[Task description]: Put every line of the rows below into a JSON list of strings, one string per line, with blank lines omitted. Leave the pictures out.
Top of Exercise data
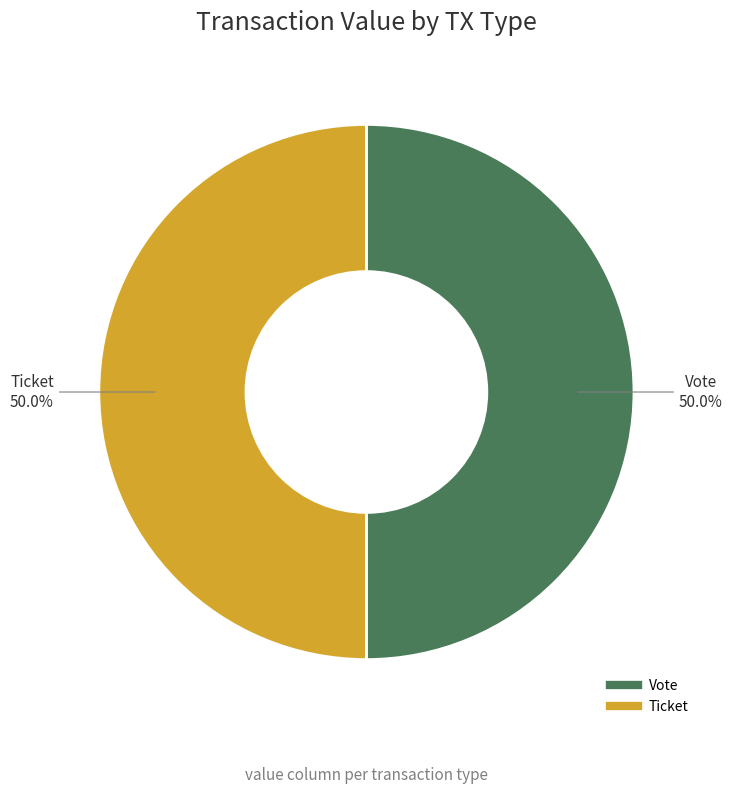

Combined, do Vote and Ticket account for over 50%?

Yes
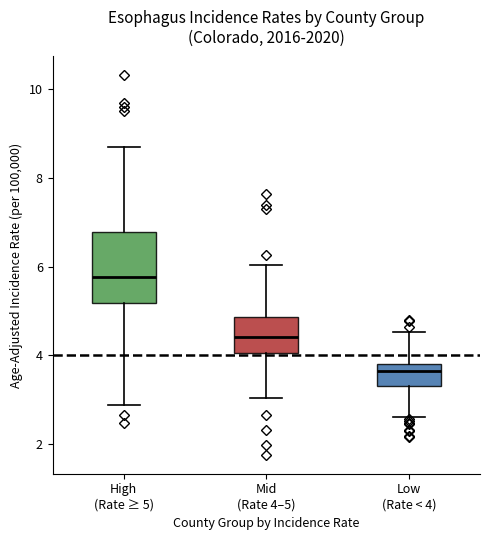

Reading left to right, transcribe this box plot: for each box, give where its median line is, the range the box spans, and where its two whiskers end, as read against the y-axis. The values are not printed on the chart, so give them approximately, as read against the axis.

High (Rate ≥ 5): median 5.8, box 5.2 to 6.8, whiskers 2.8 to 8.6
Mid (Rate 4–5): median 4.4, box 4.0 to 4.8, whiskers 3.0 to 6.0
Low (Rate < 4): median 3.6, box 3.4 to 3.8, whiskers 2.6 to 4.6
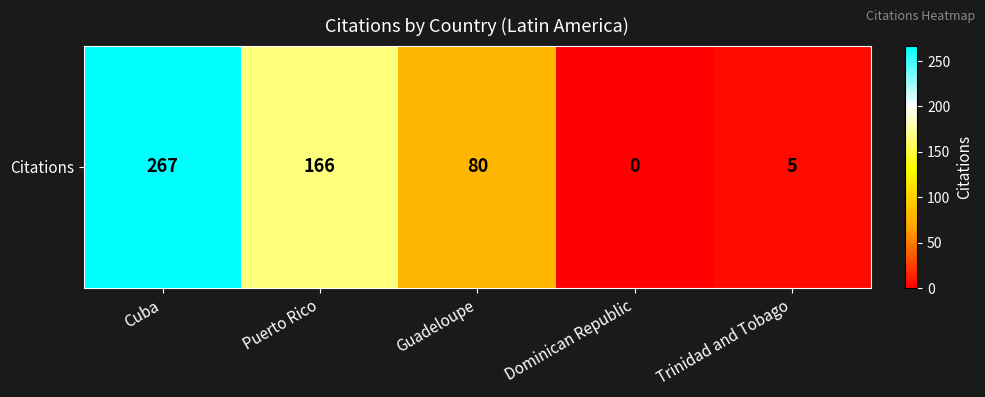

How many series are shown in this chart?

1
Bottom of Exercise data
[Solution]:
[
  "Combined, do Vote and Ticket account for over 50%?",
  "Yes",
  "Reading left to right, transcribe this box plot: for each box, give where its median line is, the range the box spans, and where its two whiskers end, as read against the y-axis. The values are not printed on the chart, so give them approximately, as read against the axis.",
  "High (Rate ≥ 5): median 5.8, box 5.2 to 6.8, whiskers 2.8 to 8.6",
  "Mid (Rate 4–5): median 4.4, box 4.0 to 4.8, whiskers 3.0 to 6.0",
  "Low (Rate < 4): median 3.6, box 3.4 to 3.8, whiskers 2.6 to 4.6",
  "How many series are shown in this chart?",
  "1"
]